Artifact Details

Title

Kocienda, Kenneth and Williamson, Richard oral history part 1

Catalog Number

102740223

Type

Document

Description

Richard Williamson great up in Stafford, England, and moved to Arizona at age 11, when his father moved to the Honeywell mainframe factory in Phoenix. While at Swarthmore College studying the philosophy of language, he met Steve Jobs and joined NeXT, working on the Digital Librarian, the NeXT laser printer, and after graduation, the abortive NeXT RISC Workstation project, the AppKit and Foundation frameworks, the end-user environment and applications that shipped with NeXTSTEP. After leaving NeXT in 1994, Williamson co-founded InfoScape, which developed development tools for Java, and then worked as CTO at Resonate, a company which focused on internet server load balancing, before joining Apple.

Ken Kocienda grew up on Long Island, New York in a Polish family, studied art history at Yale, pursued an MFA in fine art photography, and then discovered the World Wide Web in the early 1990s, and spent a number of years creating websites and writing Java, before joining Andy Herzfeld’s startup Eazel. After Eazel’s demise, Kocienda was one of a number of Eazel employees that joined Apple.
•••••
§ **Brief 1**:
Answer these questions using the catalog entry:
(a) What catalog number does it list?
(b) At which college did Richard Williamson study the philosophy of language?
(c) Which startup did Ken Kocienda join before Apple?
The catalog entry and the records are unrelated to each other.

§ **Given records**:
•••••
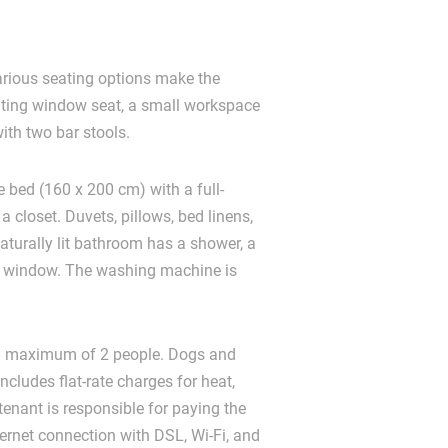
various seating options make the
viting window seat, a small workspace
with two bar stools.
 bed (160 x 200 cm) with a full-
a closet. Duvets, pillows, bed linens,
aturally lit bathroom has a shower, a
ock window. The washing machine is
 a maximum of 2 people. Dogs and
ncludes flat-rate charges for heat,
 tenant is responsible for paying the
ternet connection with DSL, Wi-Fi, and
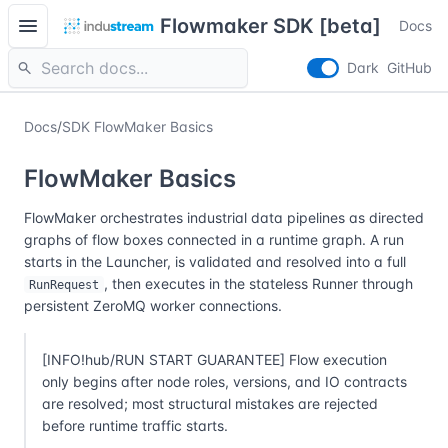
menu
Flowmaker SDK [beta]
Docs
search
Dark
GitHub
Docs
/
SDK FlowMaker Basics
FlowMaker Basics
FlowMaker orchestrates industrial data pipelines as directed
graphs of flow boxes connected in a runtime graph. A run
starts in the Launcher, is validated and resolved into a full
, then executes in the stateless Runner through
RunRequest
persistent ZeroMQ worker connections.
[INFO!hub/RUN START GUARANTEE] Flow execution
only begins after node roles, versions, and IO contracts
are resolved; most structural mistakes are rejected
before runtime traffic starts.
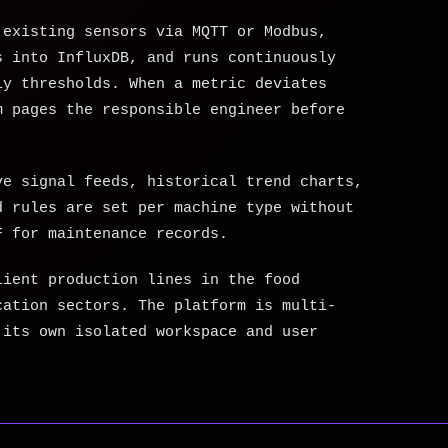
 existing sensors via MQTT or Modbus,
s into InfluxDB, and runs continuously
ly thresholds. When a metric deviates
m pages the responsible engineer before
.
ve signal feeds, historical trend charts,
d rules are set per machine type without
F for maintenance records.
lient production lines in the food
cation sectors. The platform is multi-
 its own isolated workspace and user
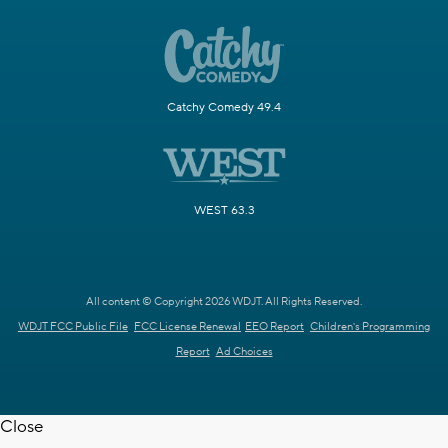
Catchy Comedy 49.4
WEST 63.3
All content © Copyright 2026 WDJT. All Rights Reserved.
WDJT FCC Public File
FCC License Renewal
EEO Report
Children's Programming
Report
Ad Choices
Close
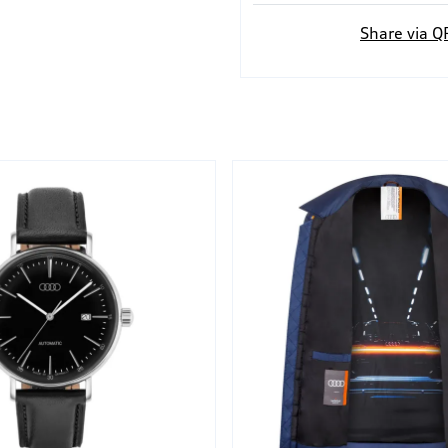
Share via Q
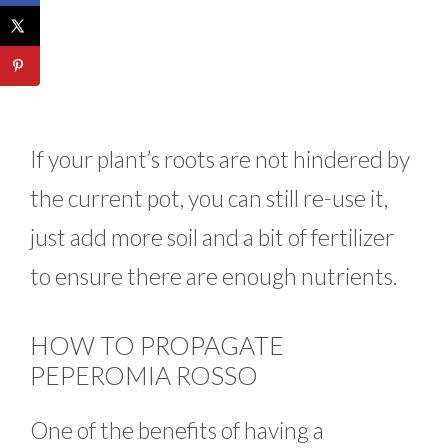
If your plant’s roots are not hindered by
the current pot, you can still re-use it,
just add more soil and a bit of fertilizer
to ensure there are enough nutrients.
HOW TO PROPAGATE
PEPEROMIA ROSSO
One of the benefits of having a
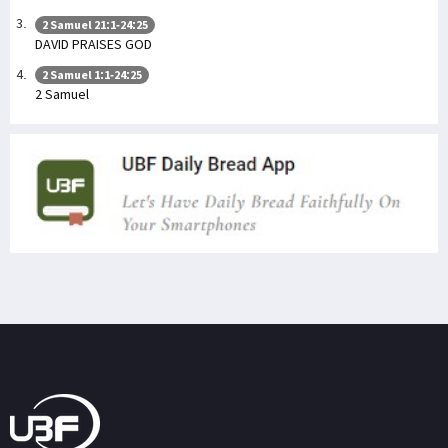
2 Samuel 21:1-24:25
DAVID PRAISES GOD
2 Samuel 1:1-24:25
2 Samuel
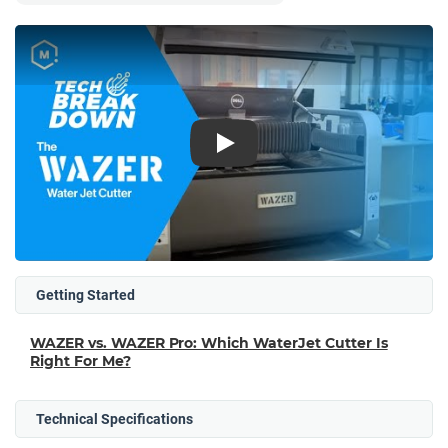
Play
Getting Started
WAZER vs. WAZER Pro: Which WaterJet Cutter Is
Right For Me?
Technical Specifications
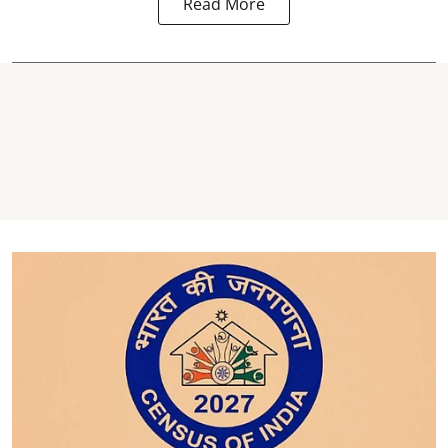
Read More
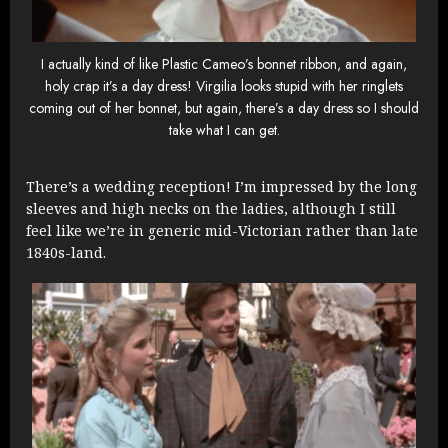
I actually kind of like Plastic Cameo’s bonnet ribbon, and again,
holy crap it’s a day dress! Virgilia looks stupid with her ringlets
coming out of her bonnet, but again, there’s a day dress so I should
take what I can get.
There’s a wedding reception! I’m impressed by the long
sleeves and high necks on the ladies, although I still
feel like we’re in generic mid-Victorian rather than late
1840s-land.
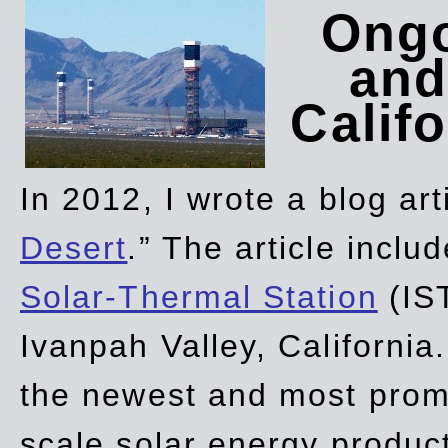
Ongo
and
Califo
In 2012, I wrote a blog art
Desert
.” The article incl
Solar-Thermal Station
(IST
Ivanpah Valley, California
the newest and most promi
scale solar energy product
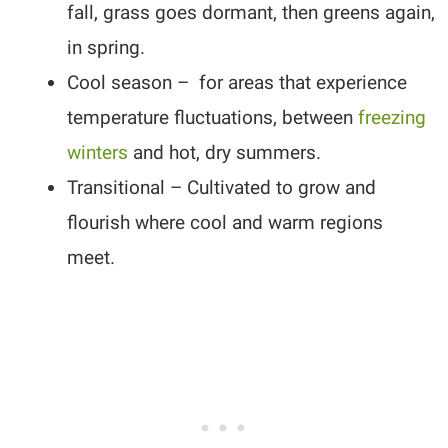
fall, grass goes dormant, then greens again,
in spring.
Cool season – for areas that experience
temperature fluctuations, between
freezing
winters
and hot, dry summers.
Transitional – Cultivated to grow and
flourish where cool and warm regions
meet.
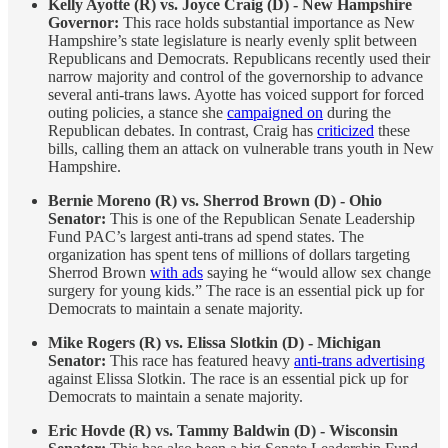
Kelly Ayotte (R) vs. Joyce Craig (D) - New Hampshire
Governor:
This race holds substantial importance as New
Hampshire’s state legislature is nearly evenly split between
Republicans and Democrats. Republicans recently used their
narrow majority and control of the governorship to advance
several anti-trans laws. Ayotte has voiced support for forced
outing policies, a stance she
campaigned on
during the
Republican debates. In contrast, Craig has
criticized
these
bills, calling them an attack on vulnerable trans youth in New
Hampshire.
Bernie Moreno (R) vs. Sherrod Brown (D) - Ohio
Senator:
This is one of the Republican Senate Leadership
Fund PAC’s largest anti-trans ad spend states. The
organization has spent tens of millions of dollars targeting
Sherrod Brown
with ads
saying he “would allow sex change
surgery for young kids.” The race is an essential pick up for
Democrats to maintain a senate majority.
Mike Rogers (R) vs. Elissa Slotkin (D) - Michigan
Senator:
This race has featured heavy
anti-trans advertising
against Elissa Slotkin. The race is an essential pick up for
Democrats to maintain a senate majority.
Eric Hovde (R) vs. Tammy Baldwin (D) - Wisconsin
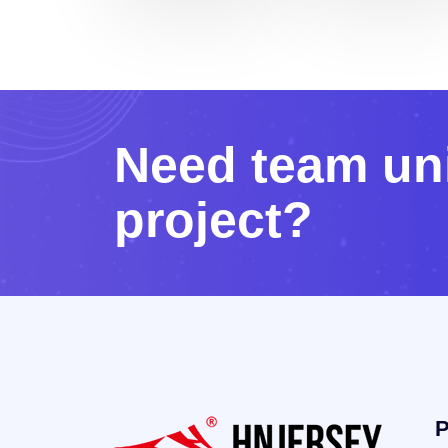
N
e
e
d
t
e
a
m
u
n
p
r
o
j
e
c
t
?
P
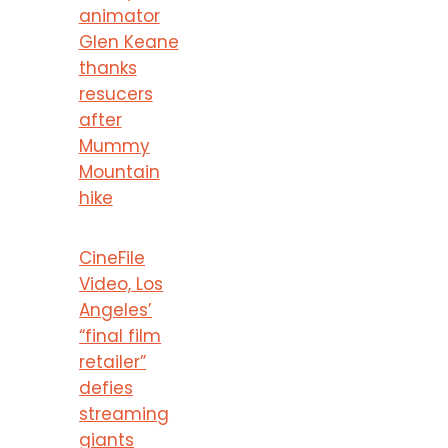
animator
Glen Keane
thanks
resucers
after
Mummy
Mountain
hike
CineFile
Video, Los
Angeles’
“final film
retailer”
defies
streaming
giants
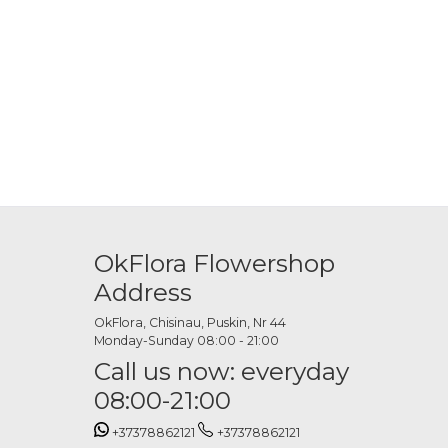
. White calla lilies offer a classic look, while colored options add
hey can be combined with greenery or subtle floral accents.
OkFlora Flowershop
 to match the style and atmosphere of the event.
Address
OkFlora, Chisinau, Puskin, Nr 44
Monday-Sunday 08:00 - 21:00
Call us now: everyday
08:00-21:00
+37378862121
+37378862121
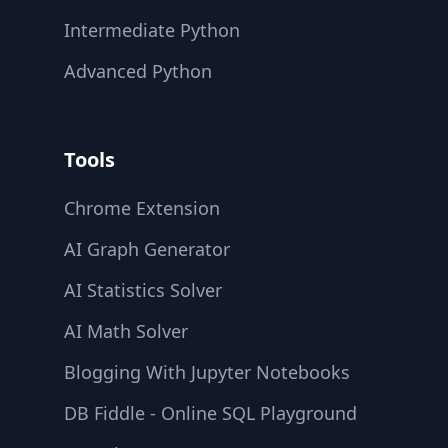
Intermediate Python
Advanced Python
Tools
Chrome Extension
AI Graph Generator
AI Statistics Solver
AI Math Solver
Blogging With Jupyter Notebooks
DB Fiddle - Online SQL Playground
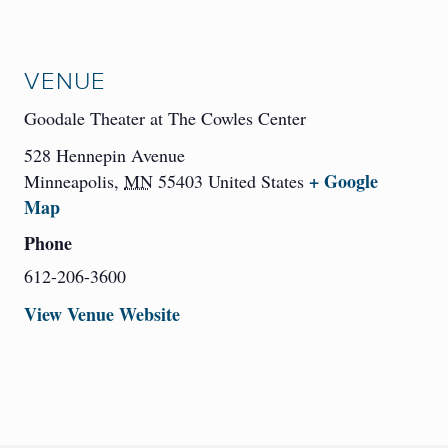
VENUE
Goodale Theater at The Cowles Center
528 Hennepin Avenue
+ Google
Minneapolis
,
MN
55403
United States
Map
Phone
612-206-3600
View Venue Website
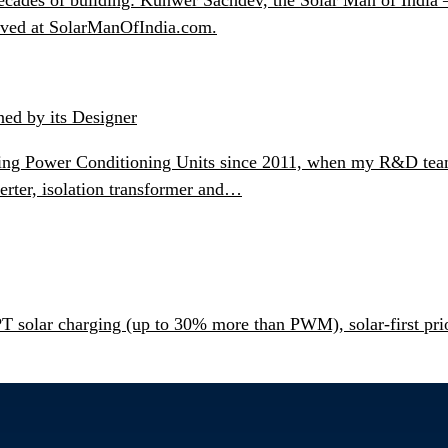
chived at SolarManOfIndia.com.
ned by its Designer
ning Power Conditioning Units since 2011, when my R&D team b
erter, isolation transformer and…
olar charging (up to 30% more than PWM), solar-first prior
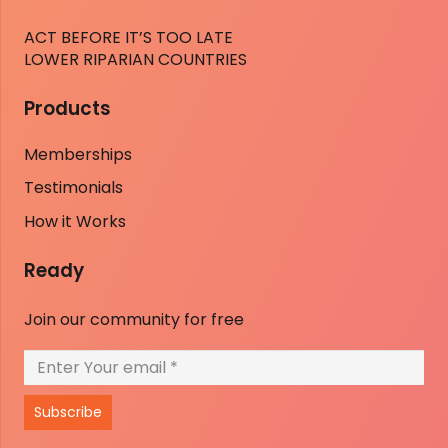
ACT BEFORE IT’S TOO LATE
LOWER RIPARIAN COUNTRIES
Products
Memberships
Testimonials
How it Works
Ready
Join our community for free
Subscribe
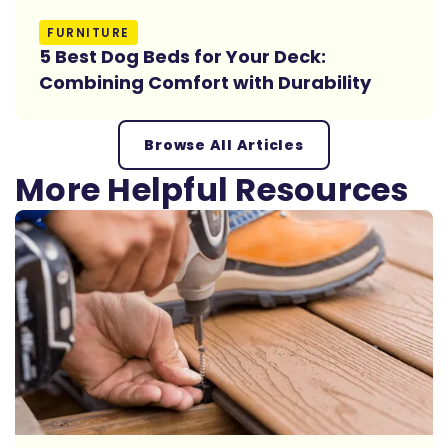
Read More
FURNITURE
5 Best Dog Beds for Your Deck:
Combining Comfort with Durability
Browse All Articles
More Helpful Resources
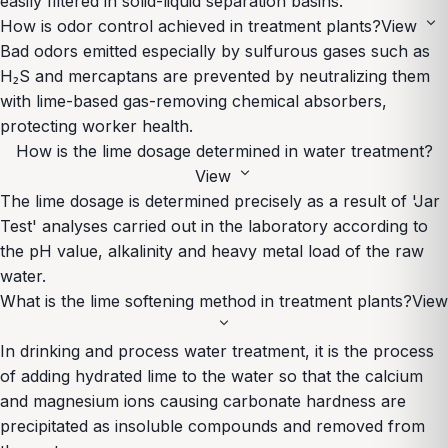
easily filtered in solid-liquid separation basins.
expand_more
How is odor control achieved in treatment plants?
View
Bad odors emitted especially by sulfurous gases such as
H₂S and mercaptans are prevented by neutralizing them
with lime-based gas-removing chemical absorbers,
protecting worker health.
How is the lime dosage determined in water treatment?
expand_more
View
The lime dosage is determined precisely as a result of 'Jar
Test' analyses carried out in the laboratory according to
the pH value, alkalinity and heavy metal load of the raw
water.
What is the lime softening method in treatment plants?
View
expand_more
In drinking and process water treatment, it is the process
of adding hydrated lime to the water so that the calcium
and magnesium ions causing carbonate hardness are
precipitated as insoluble compounds and removed from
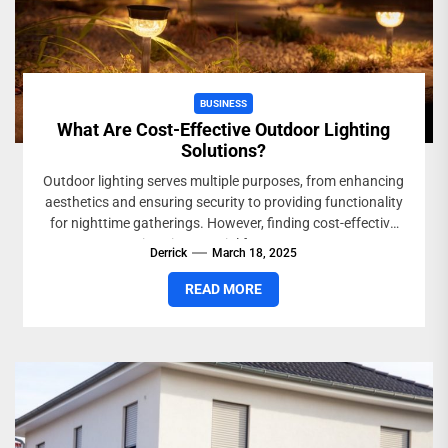
BUSINESS
What Are Cost-Effective Outdoor Lighting
Solutions?
Outdoor lighting serves multiple purposes, from enhancing
aesthetics and ensuring security to providing functionality
for nighttime gatherings. However, finding cost-effective
options is essential for property...
Derrick
March 18, 2025
READ MORE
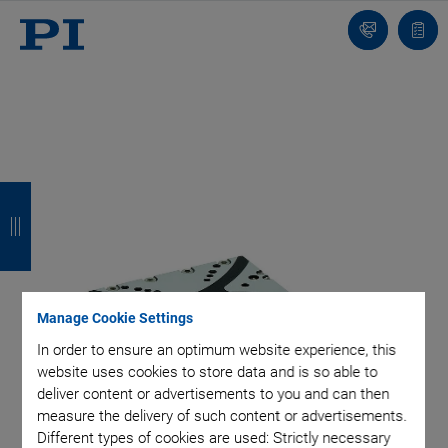
Contact
Quot
list
B
B
B
B
a
a
a
a
c
c
c
c
k
k
k
k
Manage Cookie Settings
In order to ensure an optimum website experience, this
website uses cookies to store data and is so able to
deliver content or advertisements to you and can then
measure the delivery of such content or advertisements.
Different types of cookies are used: Strictly necessary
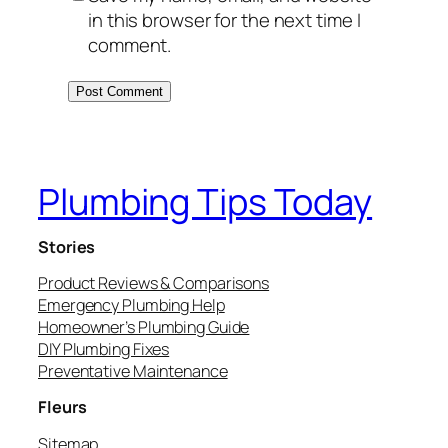
in this browser for the next time I
comment.
Plumbing Tips Today
Stories
Product Reviews & Comparisons
Emergency Plumbing Help
Homeowner’s Plumbing Guide
DIY Plumbing Fixes
Preventative Maintenance
Fleurs
Sitemap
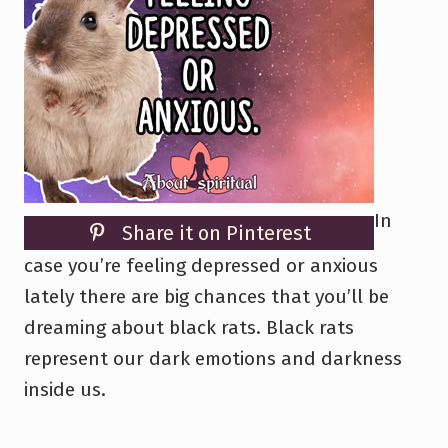
In
Share it on Pinterest
case you’re feeling depressed or anxious
lately there are big chances that you’ll be
dreaming about black rats. Black rats
represent our dark emotions and darkness
inside us.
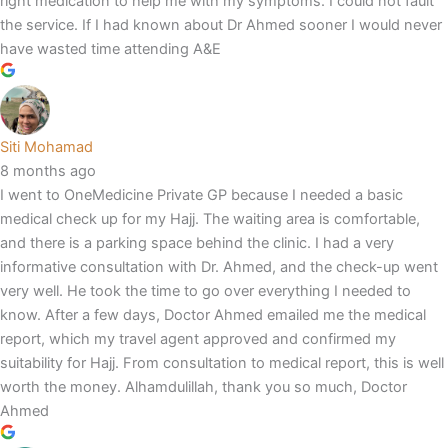
right medication to help me with my symptoms. I could not fault
the service. If I had known about Dr Ahmed sooner I would never
have wasted time attending A&E
Siti Mohamad
8 months ago
I went to OneMedicine Private GP because I needed a basic
medical check up for my Hajj. The waiting area is comfortable,
and there is a parking space behind the clinic. I had a very
informative consultation with Dr. Ahmed, and the check-up went
very well. He took the time to go over everything I needed to
know. After a few days, Doctor Ahmed emailed me the medical
report, which my travel agent approved and confirmed my
suitability for Hajj. From consultation to medical report, this is well
worth the money. Alhamdulillah, thank you so much, Doctor
Ahmed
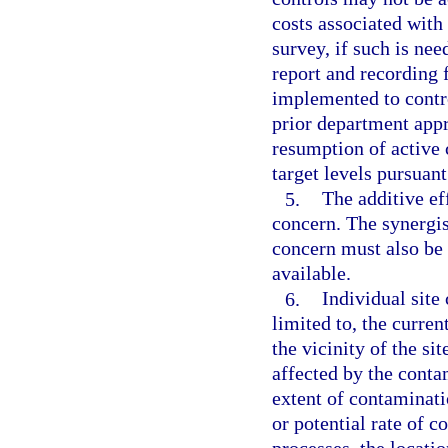
costs associated with
survey, if such is nee
report and recording 
implemented to contr
prior department app
resumption of active 
target levels pursuan
5.
The additive ef
concern. The synergis
concern must also be
available.
6.
Individual site
limited to, the curren
the vicinity of the si
affected by the conta
extent of contaminati
or potential rate of 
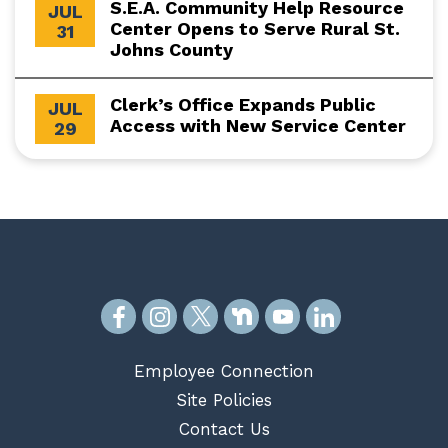
S.E.A. Community Help Resource
JUL
Center Opens to Serve Rural St.
31
Johns County
Clerk’s Office Expands Public
JUL
Access with New Service Center
29
Employee Connection
Site Policies
Contact Us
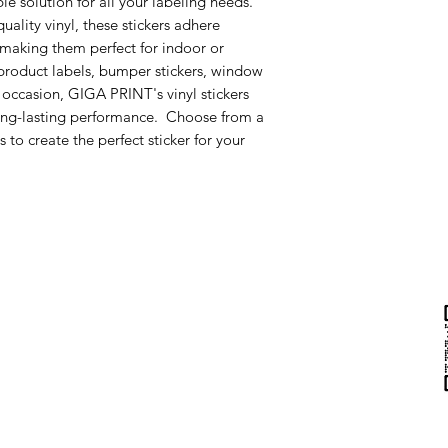
ble solution for all your labeling needs.
uality vinyl, these stickers adhere
, making them perfect for indoor or
roduct labels, bumper stickers, window
 occasion, GIGA PRINT's vinyl stickers
long-lasting performance. Choose from a
s to create the perfect sticker for your
Help & Support
Contact Us
Returns
au
Privacy Policy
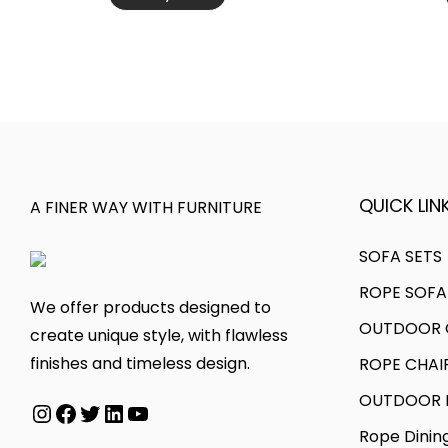
s
c
v
h
p
e
a
r
r
r
r
o
o
a
i
u
d
n
a
g
u
g
n
h
c
e
t
₹
t
:
QUICK LINK
A FINER WAY WITH FURNITURE
s
7
h
₹
.
6
a
3
SOFA SETS
T
,
s
0
ROPE SOFA
h
0
We offer products designed to
m
,
OUTDOOR C
e
0
create unique style, with flawless
u
0
o
0
finishes and timeless design.
ROPE CHAI
l
0
p
.
t
0
OUTDOOR D
Instagram
Facebook
Twitter
LinkedIn
YouTube
t
0
i
.
Rope Dinin
i
0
•••••
§ **Brief 2**: Extract every line of the records that contains the string "options".

§ **Written response 1**:
(a) 102740223
(b) Swarthmore College
(c) Eazel, Andy Herzfeld's startup

§ **Written response 2**:
various seating options make the
. White calla lilies offer a classic look, while colored options add
options is essential for property...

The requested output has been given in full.